С этими словами он отдал министру почтительный поклон и представился:
– Эркюль Петигри… специалисс, которого господин президент обещали вам прислать, мсье минисс…
– Ах так? Значит, вы подслушивали? – гневно воскликнул Руксваль.
– А что бы вы сделали на моем месте, мсье минисс?
Это был тощий, жалкий человечек с унылой физиономией, на которой всё – волосы, нос, усы, впалые щеки и уголки рта – выглядело печально сникшим. Его руки бессильно свисали вдоль тела; зеленоватое вытертое пальто, казалось, вот-вот соскользнет к ногам. Он говорил грустным тоном – правда, довольно грамотно, но временами глотая или искажая некоторые слова, как это свойственно простонародью, например: «Мсье минисс… ваш сектарь..».
– Я тут даже услыхал, мсье минисс, – продолжал он, – будто вы говорили обо мне: он, мол, агент. Ошибочка! Никакой я не агент, меня выгнали из префектуры за «скверный характер, пьянство и лень» – вот точно так и было написано в бумаге об увольнении.
Руксваль не мог сдержать изумления:
– Я ничего не понимаю! Президент рекомендовал мне вас как способного человека, наделенного редкой проницательностью.
– Редкой, мсье минисс, – что верно, то верно, потому-то эти важные господа и решили меня привлекать в таких случаях, где никому другому не справиться, – за это самое мне и прощают мои мелкие недостатки. Что вы хотите, вот не люблю я работать, и все тут. Выпить вволю – это по мне, а еще очень я уважаю манильские сигары, когда их можно купить по дешевке. Ну а характер мой – это уж сущие пустяки. Вот меня попрекают, что я, мол, люблю похваляться и со своими нанимателями нагло разговариваю. Ну и что? Когда они завязнут в деле, а я возьму да и разберусь, разве я не имею права сказать им в лицо, кто они такие есть, да посмеяться?! Вот я вам честно признаюсь, мсье минисс: сколько раз я отказывался от ихних денег, лишь бы посмеяться вволю! До чего ж у них тогда вид дурацкий – хорохорятся из последних сил!..

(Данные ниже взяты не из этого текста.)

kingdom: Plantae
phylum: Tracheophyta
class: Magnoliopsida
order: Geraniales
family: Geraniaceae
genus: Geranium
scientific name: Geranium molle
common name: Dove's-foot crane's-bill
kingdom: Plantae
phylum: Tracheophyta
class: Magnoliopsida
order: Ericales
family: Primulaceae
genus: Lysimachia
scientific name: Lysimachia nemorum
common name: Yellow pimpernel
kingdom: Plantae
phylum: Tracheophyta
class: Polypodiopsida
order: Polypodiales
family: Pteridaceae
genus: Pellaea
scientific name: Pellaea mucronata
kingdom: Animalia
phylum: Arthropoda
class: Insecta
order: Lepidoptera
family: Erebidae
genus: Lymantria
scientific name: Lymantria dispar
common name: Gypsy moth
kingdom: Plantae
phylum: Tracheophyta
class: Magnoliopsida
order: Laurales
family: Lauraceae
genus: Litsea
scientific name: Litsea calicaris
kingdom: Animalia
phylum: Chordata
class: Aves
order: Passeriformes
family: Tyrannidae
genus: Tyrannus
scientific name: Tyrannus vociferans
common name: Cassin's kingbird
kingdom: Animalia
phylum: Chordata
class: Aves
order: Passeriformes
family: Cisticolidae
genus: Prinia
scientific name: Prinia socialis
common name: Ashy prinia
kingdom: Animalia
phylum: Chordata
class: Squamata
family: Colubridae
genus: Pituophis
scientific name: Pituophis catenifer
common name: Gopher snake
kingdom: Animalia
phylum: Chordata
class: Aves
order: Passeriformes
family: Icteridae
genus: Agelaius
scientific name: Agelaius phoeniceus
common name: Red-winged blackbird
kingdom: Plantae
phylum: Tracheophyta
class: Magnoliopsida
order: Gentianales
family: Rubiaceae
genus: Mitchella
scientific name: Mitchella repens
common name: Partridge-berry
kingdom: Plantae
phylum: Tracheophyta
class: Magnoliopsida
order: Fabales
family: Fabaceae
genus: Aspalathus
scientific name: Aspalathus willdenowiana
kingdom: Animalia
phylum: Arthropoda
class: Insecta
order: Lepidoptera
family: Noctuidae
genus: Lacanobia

И тут левый уголок рта на его отечном лице под уныло повисшими усами вдруг ощерился от беззвучной усмешки, обнажив огромный клык – настоящий клык хищника. Секунду или две эта усмешка придавала ему выражение сардонической радости. Таким зубом ему ничего не стоило перекусить кому-нибудь горло.
Руксваль не боялся укусов. Однако слова его собеседника не сулили ничего хорошего, и он без колебаний избавился бы от него, если бы президент не навязывал его так настойчиво.
– Садитесь, – ворчливо сказал он. – Я собираюсь устроить перекрестный допрос трех вызванных сюда людей. Если вы заметите что-либо любопытное, сразу дайте мне знать.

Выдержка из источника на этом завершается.